La nuit tombant tout à fait, il dut s'arrêter pour allumer les phares, ne trouva qu'une seule et précieuse allumette qu'il fallut extraire de la boite avec les précautions d'un naufragé dans une île déserte. Enfin les deux grandes lumières blanches s'allumèrent, et la voiture partit à la poursuite d'un éblouissant et court horizon.
Julien et Antoinette n'avaient cessé d'être joyeux pendant toute cette balade en auto.
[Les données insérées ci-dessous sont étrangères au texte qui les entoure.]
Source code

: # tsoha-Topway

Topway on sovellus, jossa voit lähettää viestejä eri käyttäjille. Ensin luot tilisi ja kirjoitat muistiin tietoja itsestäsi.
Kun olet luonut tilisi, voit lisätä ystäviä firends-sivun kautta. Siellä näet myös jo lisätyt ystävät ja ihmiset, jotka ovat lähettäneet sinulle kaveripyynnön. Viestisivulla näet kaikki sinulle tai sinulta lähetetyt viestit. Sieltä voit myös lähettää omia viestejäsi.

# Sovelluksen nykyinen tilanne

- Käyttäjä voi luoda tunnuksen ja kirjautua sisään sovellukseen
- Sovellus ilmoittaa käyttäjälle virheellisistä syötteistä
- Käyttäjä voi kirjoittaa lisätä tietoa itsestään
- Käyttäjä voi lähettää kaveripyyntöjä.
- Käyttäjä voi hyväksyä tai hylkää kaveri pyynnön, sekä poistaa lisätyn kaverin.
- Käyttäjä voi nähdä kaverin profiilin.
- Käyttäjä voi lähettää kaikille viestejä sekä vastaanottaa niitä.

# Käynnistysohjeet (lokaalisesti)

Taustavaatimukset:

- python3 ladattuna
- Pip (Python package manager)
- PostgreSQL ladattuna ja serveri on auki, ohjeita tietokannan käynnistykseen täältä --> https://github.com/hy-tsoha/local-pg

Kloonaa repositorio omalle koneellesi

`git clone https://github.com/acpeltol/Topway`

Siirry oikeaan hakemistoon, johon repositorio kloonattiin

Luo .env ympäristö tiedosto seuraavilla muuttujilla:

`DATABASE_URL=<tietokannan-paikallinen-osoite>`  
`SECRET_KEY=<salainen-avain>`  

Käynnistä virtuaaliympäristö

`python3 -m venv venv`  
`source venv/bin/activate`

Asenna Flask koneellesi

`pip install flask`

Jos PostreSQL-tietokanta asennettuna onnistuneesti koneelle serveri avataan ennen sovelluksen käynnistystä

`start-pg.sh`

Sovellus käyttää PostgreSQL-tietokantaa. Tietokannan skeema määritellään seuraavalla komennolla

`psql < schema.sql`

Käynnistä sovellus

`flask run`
Par moments, ils ne pensaient même plus aux graves événements qui, quelques heures durant, avaient modifié leur vie. Ils étaient tout à la joie d'être ensemble. Mais la nuit tombée et surtout l'approche de Bourrènes les attristèrent. Quand ils virent les maisons du village, qui se trouvaient à une demi-lieue du château, il leur sembla que quelque chose allait les séparer. Et, malgré lui, Julien serra la main d'Antoinette.
Voici la route du château, la route blanche et sinueuse, qui s'en va à travers les champs découverts. C'est là que bien des fois ils sont venus se promener ensemble. Mais c'est aussi cette route que prennent les hôtes du château, et le marquis. Elle n'est plus toute à eux, comme les grands chemins de tout à l'heure.
Peut-être à ce moment sentirent-ils l'un et l'autre qu'ils avaient manqué d'héroïsme et que leur bonne tranquillité, qu'ils avaient eu si peur de perdre, n'avait pas que des charmes.
Il aurait fallu prendre son parti de sa faiblesse, se dire: «Nous n'avons pas pu fuir. Hé bien! nous n'avons pas pu... Tâchons de vivre le plus heureusement possible la vie qui est à notre portée.» Julien n'avait pas cette bonne grosse quiétude. Pendant que la voiture entrait sur l'allée sombre qui l'amenait au perron, il se disait qu'il avait été indigne et lâche... Et pourquoi n'avait-il pas pris cette femme qu'il aimait tant, qu'il désirait maintenant de tout son être?... Il oubliait qu'au moment où il aurait pu la prendre, il était mal disposé. Il se disait, comme tant d'autres: «Je n'ai pas profité de l'occasion,» sans se souvenir qu'à l'instant où elle avait passé, l'occasion était moins agréable...
Les invités étaient sur le perron du château. Pendant que Julien réglait largement M. Camus, désireux que ce chauffeur un peu bavard et compromettant s'en allât au plus vite, Antoinette, avec force gestes, racontait et dramatisait leur accident. Jamais, autant que dans ce récit, une vache, rencontrée par une automobile, ne fut si près de la mort. Elle ajouta ce qu'ils avaient convenu de dire: ils avaient été visiter le musée d'Angers. Les assistants en prirent ce qu'ils voulurent.
Craignant d'avoir à donner trop de détails, et d'être obligée de parler, à ce Lorgis investigateur surtout, des œuvres de l'École Française exposées au Musée, Antoinette se hâta de dire qu'elle était harassée de fatigue, et tendit la main à toutes les personnes présentes, Julien vint, à son tour de bête, à la distribution de ces bonsoirs affectueux.